Gone but never forgotten 

19 March 2009 tbs.pm/1835

Map of the UK

Simon Luxton originally wrote this article on the end of ITV regionalism in 2002, but we are re-publishing it now as a tribute to him. Simon passed away on March 3 and his passing represents a sad loss to all of us who are interested in the story of broadcasting in this country.

At the time of his death, Simon was working on a series about Grange Hill for Transdiffusion. However we would also like to remember him as a cogent commentator on today’s television as well as yesterday’s. As this item was written in 2002, some things have changed, but the article represents a good example of Simon’s writing.

We at Transdiffusion send our condolences to Simon’s family, friends and colleagues.

“This is ATV providing your programmes on the Midlands transmitters of the Independent Broadcasting Authority”. “You’re watching HTV, ITV1 in Wales.” “This is Carlton, television for London”.

Even with two giants controlling most franchises, the regional touch is still there in ITV1 presentation. But not for much longer. On 11 June, ITV1 announced plans to drop regional names in favour of its own brand in peaktime. The regional names, which have introduced programmes since ITV began in 1955, will be consigned to introducing local output only.

It’s been on the cards for a while but remains a bitter pill to swallow. In a bid to modernise ITV1’s image, the channel has appointed new executives who would reportedly banish regional names altogether if they could. To do so would be a political impossibility, but to even have had the idea indicates these men needed to be shown the door before they had even set foot in it.

ITV1 first dabbled with a generic ident over Christmas 2001, albeit in the Granada regions only. Many viewers were upset at not seeing the local company’s name before programmes – protests actually appeared in local newspapers.
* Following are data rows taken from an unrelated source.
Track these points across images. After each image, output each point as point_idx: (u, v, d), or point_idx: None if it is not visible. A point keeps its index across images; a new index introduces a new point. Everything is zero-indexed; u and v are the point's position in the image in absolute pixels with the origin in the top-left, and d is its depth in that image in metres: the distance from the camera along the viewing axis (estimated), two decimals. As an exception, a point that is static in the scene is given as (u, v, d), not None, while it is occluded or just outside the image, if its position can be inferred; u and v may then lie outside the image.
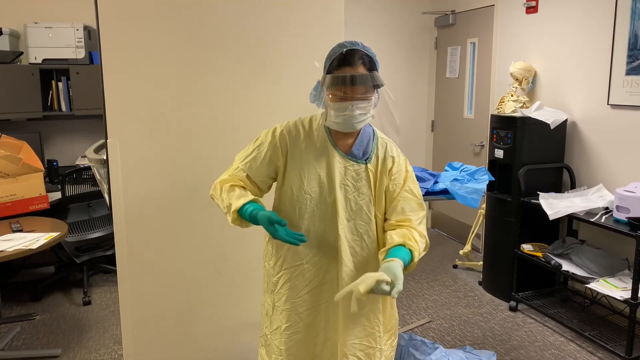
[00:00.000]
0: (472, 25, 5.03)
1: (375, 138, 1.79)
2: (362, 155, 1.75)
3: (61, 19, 4.34)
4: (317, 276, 1.79)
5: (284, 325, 1.82)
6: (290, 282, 1.80)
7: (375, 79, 1.63)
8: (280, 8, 2.43)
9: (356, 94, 1.62)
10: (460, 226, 5.34)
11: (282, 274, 1.82)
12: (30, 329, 3.50)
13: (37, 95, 4.18)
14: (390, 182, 1.76)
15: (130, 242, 2.38)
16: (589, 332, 3.28)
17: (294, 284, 1.80)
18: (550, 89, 4.07)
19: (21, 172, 3.46)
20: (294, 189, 1.75)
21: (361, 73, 1.61)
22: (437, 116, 5.73)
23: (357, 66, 1.62)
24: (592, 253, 3.42)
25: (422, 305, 3.88)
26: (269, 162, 1.77)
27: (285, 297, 1.82)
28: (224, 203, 1.74)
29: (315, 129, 1.77)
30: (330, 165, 1.74)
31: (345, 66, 1.62)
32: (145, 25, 2.27)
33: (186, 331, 2.54)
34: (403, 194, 1.76)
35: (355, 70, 1.62)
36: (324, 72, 1.70)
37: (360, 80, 1.61)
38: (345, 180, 1.74)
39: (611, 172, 3.59)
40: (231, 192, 1.74)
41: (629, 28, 3.38)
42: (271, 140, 1.77)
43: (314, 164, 1.74)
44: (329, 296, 1.78)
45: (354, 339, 1.79)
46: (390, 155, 1.77)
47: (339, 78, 1.61)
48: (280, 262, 1.82)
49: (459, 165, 3.37)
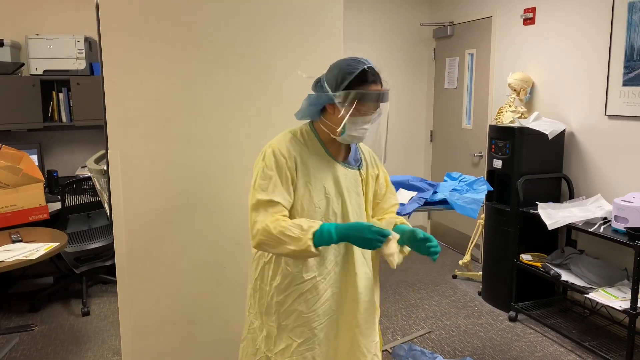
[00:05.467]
0: (470, 37, 5.07)
1: (358, 145, 1.90)
2: (354, 162, 1.86)
3: (62, 31, 4.37)
4: (329, 287, 1.80)
5: (297, 342, 1.78)
6: (302, 297, 1.77)
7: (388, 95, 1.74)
8: (280, 19, 2.46)
9: (375, 110, 1.71)
10: (459, 236, 5.34)
11: (291, 290, 1.78)
12: (29, 339, 3.49)
13: (37, 106, 4.20)
14: (378, 184, 1.92)
15: (129, 252, 2.38)
16: (588, 342, 3.27)
17: (306, 298, 1.77)
18: (548, 99, 4.09)
19: (21, 183, 3.47)
20: (304, 205, 1.73)
21: (387, 90, 1.70)
22: (436, 126, 5.76)
23: (379, 83, 1.70)
24: (591, 263, 3.42)
25: (421, 316, 3.87)
26: (286, 183, 1.71)
27: (296, 314, 1.78)
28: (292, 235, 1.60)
29: (309, 141, 1.78)
30: (335, 176, 1.79)
31: (371, 83, 1.67)
32: (146, 37, 2.29)
33: (185, 342, 2.53)
34: (387, 194, 1.96)
35: (378, 87, 1.70)
36: (335, 87, 1.68)
37: (387, 97, 1.70)
38: (349, 187, 1.82)
39: (609, 182, 3.61)
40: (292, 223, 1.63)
41: (625, 39, 3.42)
42: (281, 160, 1.71)
43: (318, 177, 1.76)
44: (341, 305, 1.82)
45: (371, 342, 1.87)
46: (372, 159, 1.92)
47: (373, 95, 1.67)
48: (289, 280, 1.77)
49: (457, 176, 3.38)
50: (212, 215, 2.45)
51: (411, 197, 3.15)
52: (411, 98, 5.76)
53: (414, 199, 3.11)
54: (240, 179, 2.43)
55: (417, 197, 3.11)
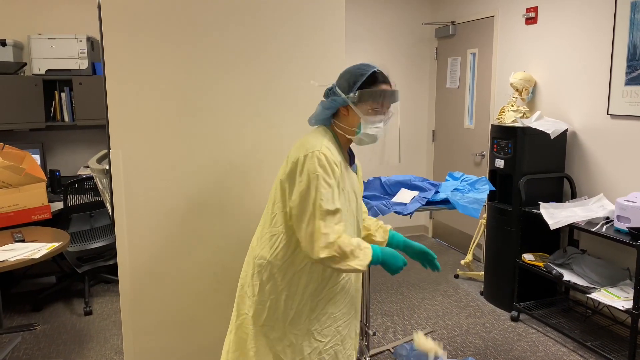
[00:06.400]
0: (472, 36, 5.07)
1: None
2: (354, 166, 1.96)
3: (64, 30, 4.38)
4: (354, 285, 1.91)
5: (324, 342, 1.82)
6: (333, 299, 1.82)
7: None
8: (281, 19, 2.46)
9: (387, 109, 1.81)
10: (461, 236, 5.34)
11: (324, 295, 1.81)
12: (31, 339, 3.50)
13: (40, 106, 4.21)
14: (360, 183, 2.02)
15: (131, 252, 2.38)
16: (591, 342, 3.27)
17: (336, 299, 1.83)
18: (550, 99, 4.09)
19: (24, 182, 3.48)
20: (343, 210, 1.75)
21: (397, 90, 1.81)
22: (438, 126, 5.75)
23: (389, 84, 1.80)
24: (593, 263, 3.42)
25: (423, 316, 3.87)
26: (339, 189, 1.74)
27: (326, 316, 1.82)
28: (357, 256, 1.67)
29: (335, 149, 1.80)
30: (351, 180, 1.87)
31: (381, 83, 1.78)
32: (148, 36, 2.29)
33: (188, 342, 2.53)
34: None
35: (389, 87, 1.80)
36: (347, 90, 1.77)
37: (398, 97, 1.82)
38: (356, 190, 1.92)
39: (611, 181, 3.60)
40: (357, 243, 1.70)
41: (628, 38, 3.41)
42: (335, 169, 1.72)
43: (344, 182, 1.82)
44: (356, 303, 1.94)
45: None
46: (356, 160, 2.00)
47: (387, 92, 1.78)
48: (324, 284, 1.81)
49: (459, 175, 3.38)
50: (214, 215, 2.45)
51: (413, 196, 3.15)
52: (413, 98, 5.76)
53: (415, 199, 3.11)
54: (243, 179, 2.43)
55: (419, 197, 3.11)
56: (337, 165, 1.72)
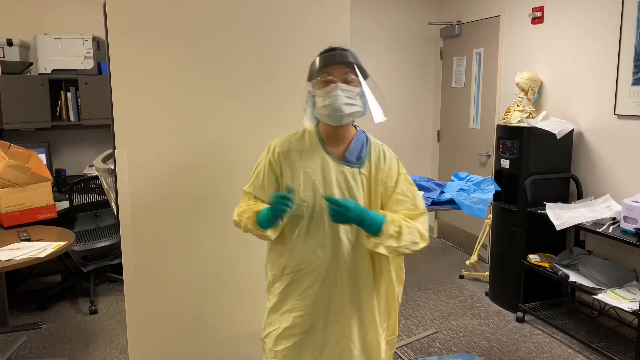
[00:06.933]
0: (478, 36, 5.05)
1: (369, 143, 1.84)
2: (355, 160, 1.79)
3: (70, 30, 4.39)
4: (314, 283, 1.79)
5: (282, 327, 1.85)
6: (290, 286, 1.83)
7: (354, 58, 1.73)
8: (286, 19, 2.45)
9: (339, 76, 1.70)
10: (466, 236, 5.32)
11: (284, 278, 1.84)
12: (37, 337, 3.51)
13: (46, 106, 4.22)
14: (383, 185, 1.80)
15: (136, 251, 2.39)
16: (597, 343, 3.25)
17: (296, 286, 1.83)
18: (557, 99, 4.07)
19: (29, 182, 3.49)
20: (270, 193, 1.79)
21: (342, 48, 1.73)
22: (443, 126, 5.74)
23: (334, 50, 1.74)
24: (599, 264, 3.40)
25: (428, 316, 3.86)
26: (269, 178, 1.83)
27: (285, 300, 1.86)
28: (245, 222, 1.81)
29: (308, 139, 1.83)
30: (325, 172, 1.77)
31: (328, 58, 1.73)
32: (153, 37, 2.30)
33: (192, 341, 2.54)
34: (396, 196, 1.80)
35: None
36: (309, 76, 1.80)
37: (340, 57, 1.71)
38: (340, 185, 1.77)
39: (618, 182, 3.58)
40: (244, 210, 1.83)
41: (635, 38, 3.39)
42: (266, 155, 1.84)
43: (307, 172, 1.77)
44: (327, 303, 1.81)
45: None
46: (382, 159, 1.82)
47: (321, 58, 1.73)
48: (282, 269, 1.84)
49: (465, 175, 3.37)
50: (219, 215, 2.45)
51: (418, 197, 3.13)
52: (418, 97, 5.74)
53: (421, 199, 3.09)
54: (247, 178, 2.43)
55: (424, 197, 3.10)
56: (270, 152, 1.82)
But ITV clearly thought the level of complaints was negligible – the next ITV1 ident, promoting the Brit Awards, went out in all regions in February. Carlton still modified the sequence to include their own name.

The latest generic ident appeared in June to mark the Golden Jubilee. This time Carlton made no alterations.

A centralised look for ITV has never had an easy ride. When the channel first attempted a generic look in 1989, several regions refused the common identity as it did not fit in with their on-screen image. By 1993 nearly all regions were back using their own presentation styles. Yet for the ITV brand this was a temporary setback.

The launch of ITV’s present identity in 1998 coincided with the formation of the Network Promotions Unit (NPU), producing generically branded versions of the programme promotions which regions once did themselves. Then came dual branding in 1999 – both ITV and regional logos were seen before programmes but with the regional name always dominant. Will individual regions boycott the new look? With only two remaining, it’s doubtful, but we’ll have to see.

At the end of the day, presentation is merely a cosmetic touch for any TV station. But for ITV1 it symbolises a decade of change in which regional franchises have been increasingly devalued. Since Carlton took over Central in 1994, many jobs have been lost in the Midlands and eventually the Central brand itself followed the former employees.

Granada, meanwhile, have axed five regional presentation departments in favour of centralised continuity from Leeds and Southampton, at the expense of many, including the very popular Colin Weston. The biggest losers, however, are those served by Carlton regions – viewers wanting slivers of information about local programming now have to telephone a centralised information line in Birmingham, which often has no idea about regional matters. Bad news for the Devon farmer used to a proper regional service.

Can ITV ever become the great service it once was? This would by rather difficult with the current executives in charge – most jobs within ITV are now freelance with staff posts growing ever fewer. Contracts are getting shorter, and any staff member who rocks the boat can easily be replaced with little comeback. Now is the time for another ITV strike, you might say. But with such working conditions employees are putting their livelihoods before making a stand. Effectively, the 1990 Broadcasting Act turned ITV companies from viewer-serving broadcasters into self-serving concerns.

What a clueless bunch of muppets those in charge of modern television are. The last 18 months have seen the ITV1’s popularity plunge, largely due to increased advertising, soap overkill and the backbone regional programmes increasingly being relegated to ghetto slots. 2002 has been a disastrous year for TV on the whole, with BBC-1’s unpopular rebrand and the collapse of ITV Digital. Dropping regional brands won’t make ITV1 great again – it will only inflict further damage that will take the station years to recover from.